Изменить размер шрифта - +
Отдыхая, он слушал бы нежное пение струн и вспоминал свою жизнь – по порядку, будто перебирая четки: вначале мать, затем отца, затем детство и юность, и, наконец, музыку.

Однако на сей раз ему пришлось усесться на пол за чашами барабанов, как можно тише вытащить из футляра запасную мембрану, ослабить винты, снять обруч, удерживающий лопнувшую, натянуть новую, и при всем при том не опоздать к моменту вступления. Возможно, начало партии литавр в третьей части, в адажио, удастся сыграть на остальных барабанах и продолжить ремонт до следующего вступления. Чтоб пересечь это длиннейшее из адажио от края до края, маэстро потребуется почти двадцать минут. В самом худшем случае, к финалу он уж точно будет готов, однако лучше все сделать, как подобает, и литаврщик, изо всех сил стараясь соблюсти тишину и остаться невидимым для зала, поспешил взяться за дело. Юрген из группы ударных, заметив случившуюся беду, пополз к нему на помощь.

– Гюнтер, ты что натворил? – шепнул он литаврщику на ухо.

– Брось болтать, помоги лучше, – шепнул литаврщик в ответ.

Усевшись на пол, оба потянулись к ободу у краев медной чаши. За работой литаврщик продолжал вслушиваться в музыку. Адажио… одна из любимых его частей! Многие, он замечал, склонны недооценивать адажио из Девятой – по крайней мере в сравнении с прочими тремя частями, столь монументальными каждая на свой лад, однако это ошибка: адажио – тоже настоящее чудо. Мало этого, если уж какую-нибудь из четырех частей Девятой симфонии счесть не столь поразительной, как остальные, то скорее вторую, хотя кому-кому, а литаврщику совсем не пристало так говорить. На самом деле лучше всего просто слушать и принимать музыку такой, какова она есть: вся симфония великолепна, а адажио – воистину благословение Божье.

Обычно Фуртвенглер вел его, точно сироп лил, а в этот вечер с самого начала задал оркестру невиданно медленный темп. Величавая мелодия неспешно текла сквозь череду вариаций, с каждым разом все более затейливых, богатством оттенков напоминающих произведения Брюкнера. Попросту выражаясь, прекрасная песнь… Воодушевленный, литаврщик твердой рукой ослабил винты, не обращая внимания на тревогу во взгляде, устремленном на него снизу вверх, из медной чаши.

Но вот кое-что изменилось: песнь прервала вторая тема, недолгое, словно донесшееся из дальней дали пение труб. Возможно, то был сигнал, призыв возвращаться в город, но обращен он был совсем к другим, и песнь возобновилась, понесла слушателей вниз по течению, прочь.

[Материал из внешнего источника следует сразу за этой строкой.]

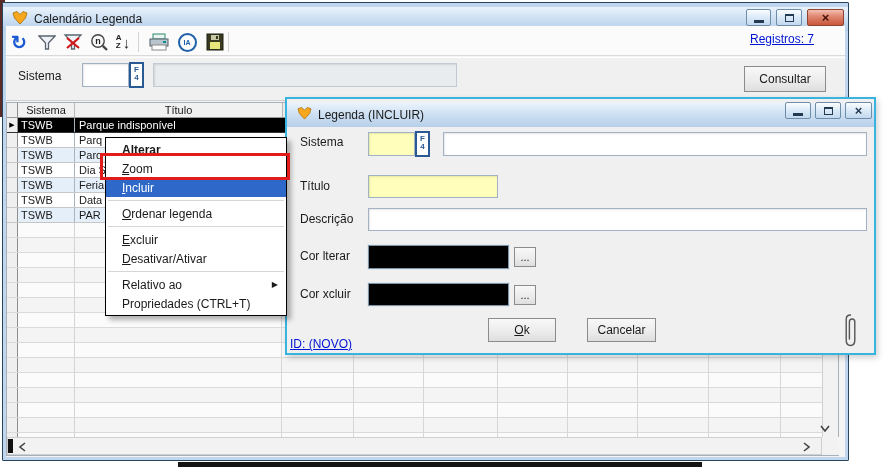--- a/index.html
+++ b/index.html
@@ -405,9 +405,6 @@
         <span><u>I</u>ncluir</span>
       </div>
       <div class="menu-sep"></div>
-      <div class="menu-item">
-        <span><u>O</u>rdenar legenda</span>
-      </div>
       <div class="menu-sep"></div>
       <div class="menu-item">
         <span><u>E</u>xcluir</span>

Навевающий дрему темп Фуртвенглера не утратил ни грана изящества, ни грана подтекста: мелодия плыла вперед так, что всякий чувствовал под ее безмятежной поверхностью иные, глубинные токи. Сомнений быть не могло: именно к ним и прислушивается маэстро там, в собственном мире; именно этим глубинным течениям следуют струнные повсюду вокруг.

Сменить мембрану, соблюдая полную тишину, – дело из разряда невыполнимых. Ослабленный обруч с металлическим лязгом задел край нотного пульта. Звукооператор маэстро, Фридрих Шнапп, выглянул из кабинки, повернул голову вбок. Разумеется, он все слышал. Увидев, что происходит, Шнапп ожег возмутителей спокойствия яростным взглядом, покосился на свои пульты, вновь устремил взгляд на них. Ему, как всегда, отчаянно хотелось закурить, однако ни фюрер, ни маэстро курения не одобряли, а значит, не видать ему вожделенной сигареты, пока концерт не подойдет к концу. Тоскуя по доброй затяжке, Шнапп закусил ус, а Гюнтер с Юргеном натянули новую мембрану на барабан, прижали обручем и, передвигаясь по кругу, один напротив другого, принялись аккуратно, по пол-оборота, затягивать винты. Увы, настраивать новую мембрану придется по ходу дела, во время собственной партии, хотя до ее начала вполне можно рискнуть, простучать ее sotto voce. Раз или два, когда к тому призывала мелодия, он такое уже проделывал. Услышав эти тихие, почти незаметные дополнения к партитуре, маэстро склонял набок голову, будто раздумывая, позволительно ли подобное, а после не раз велел литаврщику повторить прегрешение, едва заметно покачивая кончиком палочки, словно бы говоря: если уж, дескать, тебе хватает на это храбрости, я в принципе не возражаю, пожалуйста, но не иначе, как по указанию дирижера.